→ **Requirement**
Only the stretch below from the line holding "Figure 6 Hole" through the line holding "Figure 7. The" should be restated, word for word and with both ends included; pictures stay out.

→ **Data provided**
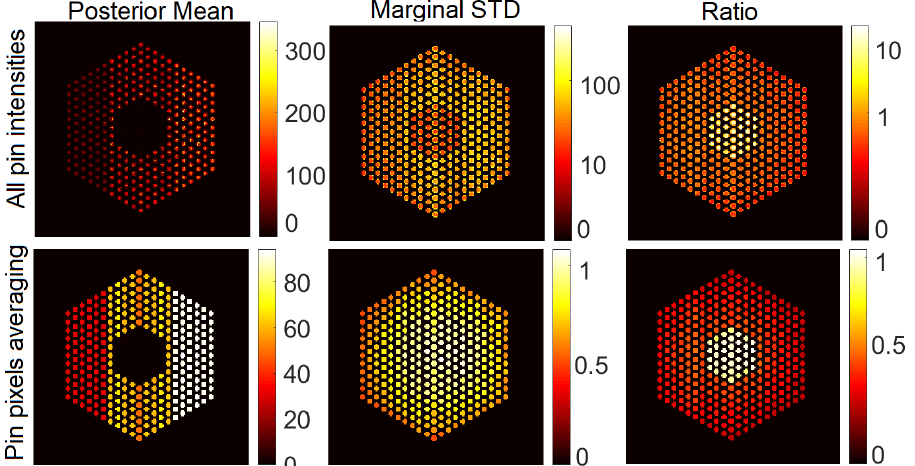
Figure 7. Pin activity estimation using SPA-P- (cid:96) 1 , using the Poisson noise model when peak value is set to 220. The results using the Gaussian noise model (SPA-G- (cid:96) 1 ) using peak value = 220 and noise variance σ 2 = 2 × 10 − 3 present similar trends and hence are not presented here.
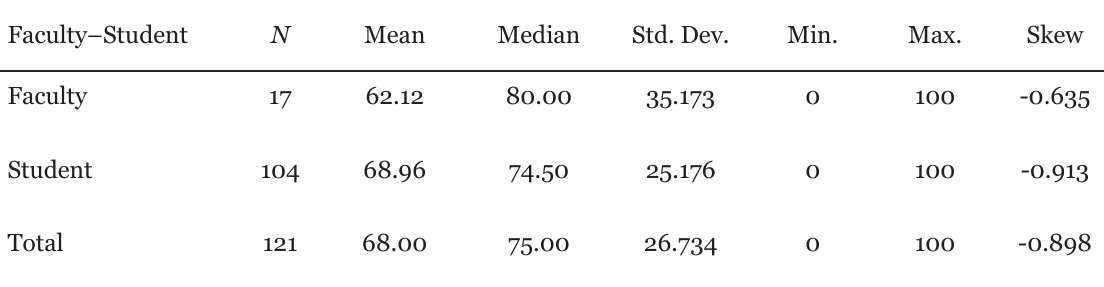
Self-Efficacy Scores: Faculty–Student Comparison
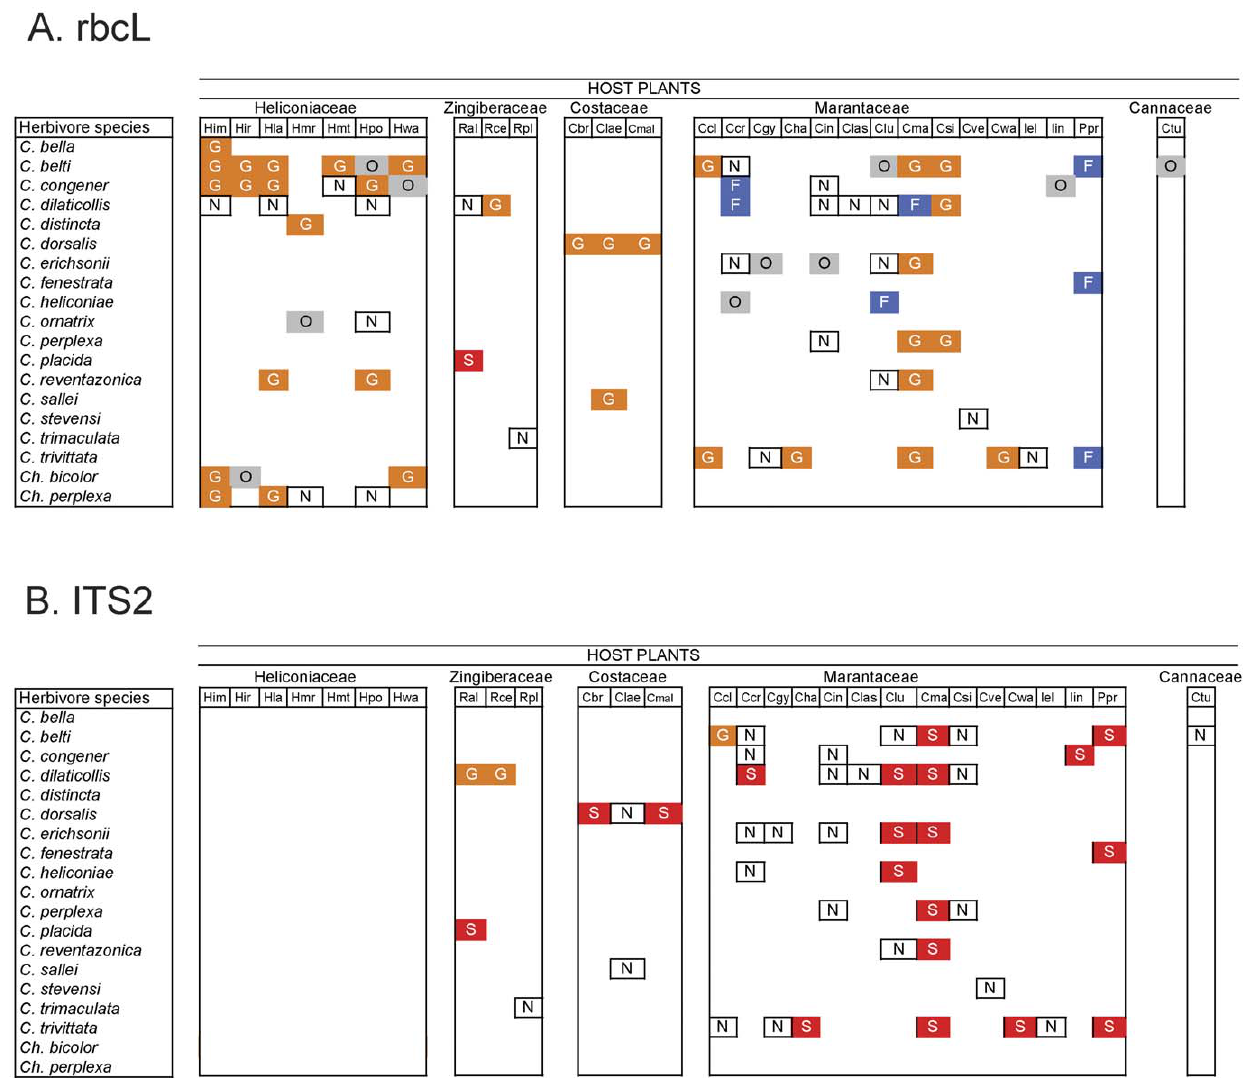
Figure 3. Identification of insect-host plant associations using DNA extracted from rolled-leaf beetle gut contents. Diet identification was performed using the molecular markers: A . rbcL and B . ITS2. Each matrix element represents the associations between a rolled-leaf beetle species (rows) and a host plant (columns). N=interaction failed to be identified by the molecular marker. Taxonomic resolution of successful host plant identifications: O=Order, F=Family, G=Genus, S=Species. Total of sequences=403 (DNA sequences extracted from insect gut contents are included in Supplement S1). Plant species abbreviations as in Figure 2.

---

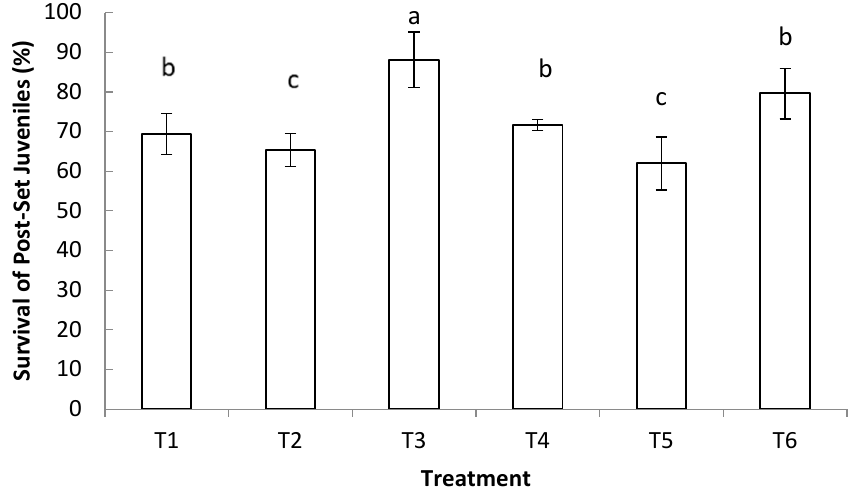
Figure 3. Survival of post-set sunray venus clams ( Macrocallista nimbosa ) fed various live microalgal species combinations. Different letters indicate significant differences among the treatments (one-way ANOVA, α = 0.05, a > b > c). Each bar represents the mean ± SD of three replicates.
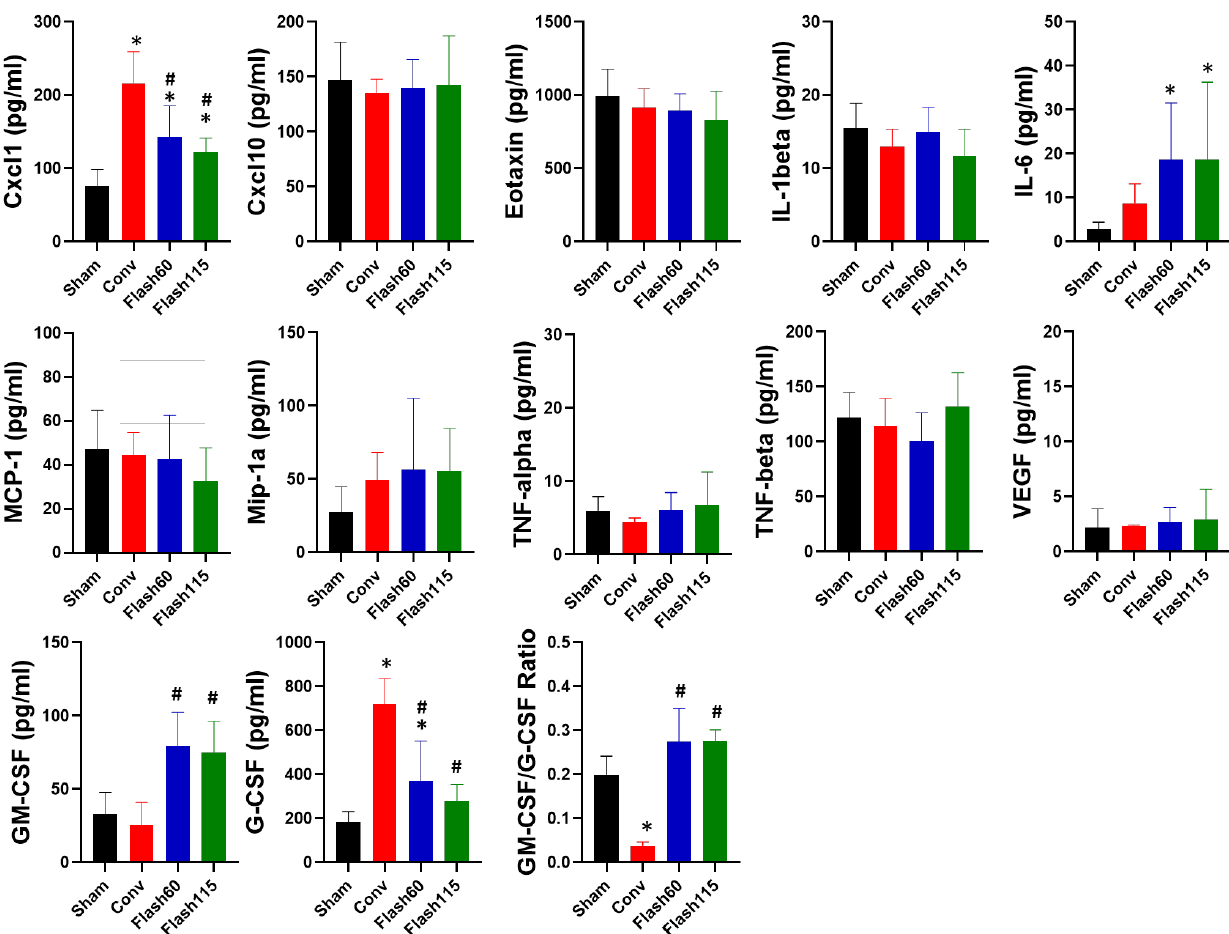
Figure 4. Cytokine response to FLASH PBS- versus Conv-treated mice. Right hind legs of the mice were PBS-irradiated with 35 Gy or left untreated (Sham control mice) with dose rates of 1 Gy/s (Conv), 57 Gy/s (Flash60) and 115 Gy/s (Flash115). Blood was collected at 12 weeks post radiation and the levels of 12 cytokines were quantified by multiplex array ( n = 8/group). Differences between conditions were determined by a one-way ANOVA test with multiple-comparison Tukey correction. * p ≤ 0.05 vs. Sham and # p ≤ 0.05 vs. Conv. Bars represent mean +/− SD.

* * *

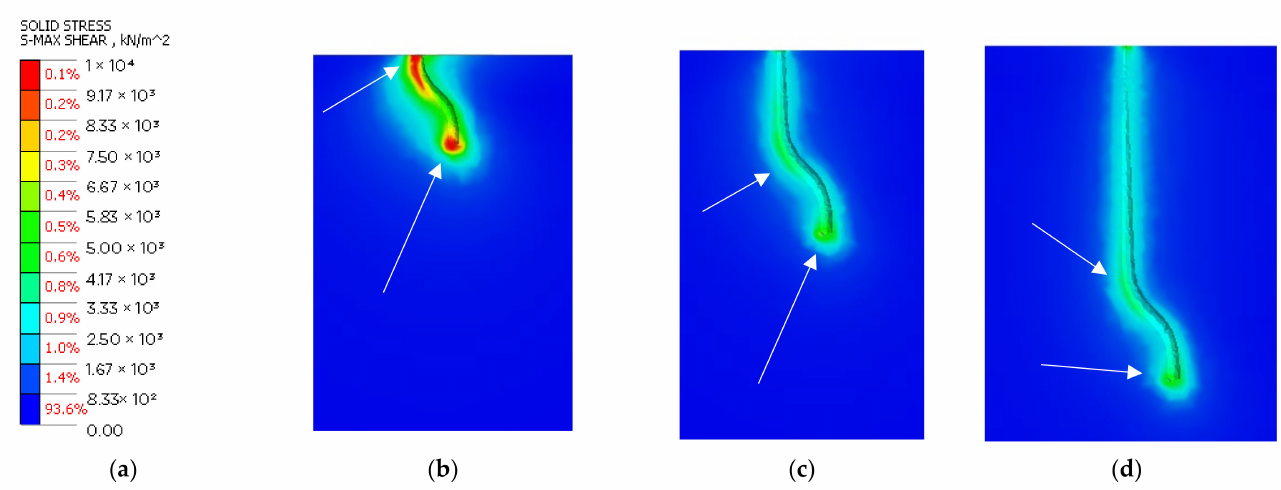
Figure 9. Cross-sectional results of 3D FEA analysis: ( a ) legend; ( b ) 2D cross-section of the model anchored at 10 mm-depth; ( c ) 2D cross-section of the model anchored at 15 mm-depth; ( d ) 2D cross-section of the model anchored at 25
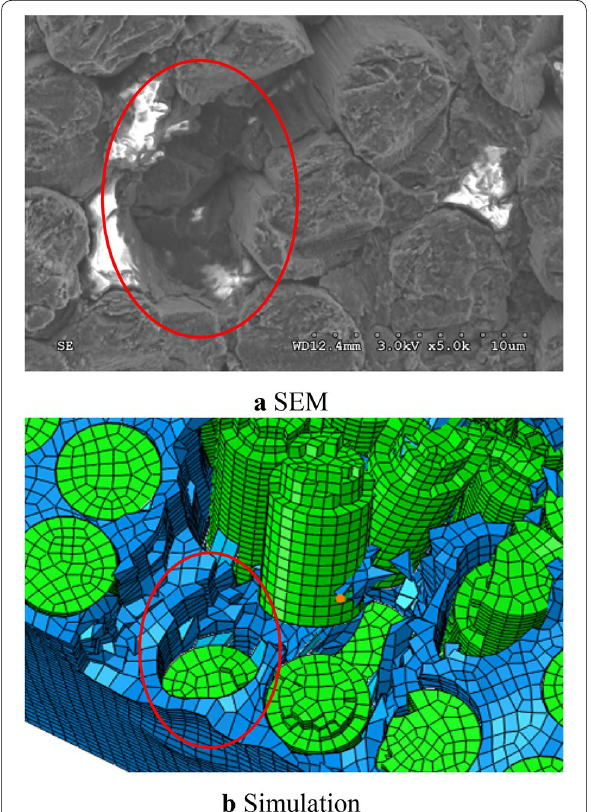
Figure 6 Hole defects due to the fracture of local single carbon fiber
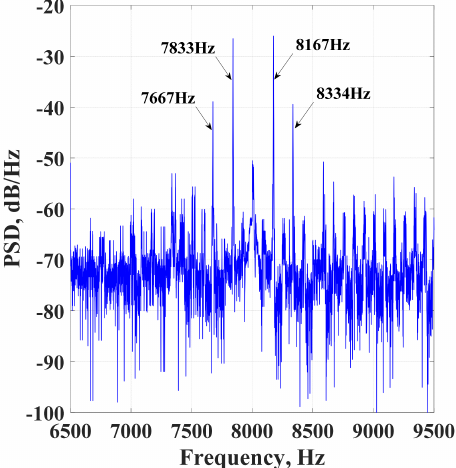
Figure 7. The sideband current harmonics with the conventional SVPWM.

→ **Answer to the exercise**
Figure 6 Hole defects due to the fracture of local single carbon fiber
Figure 7. The sideband current harmonics with the conventional SVPWM.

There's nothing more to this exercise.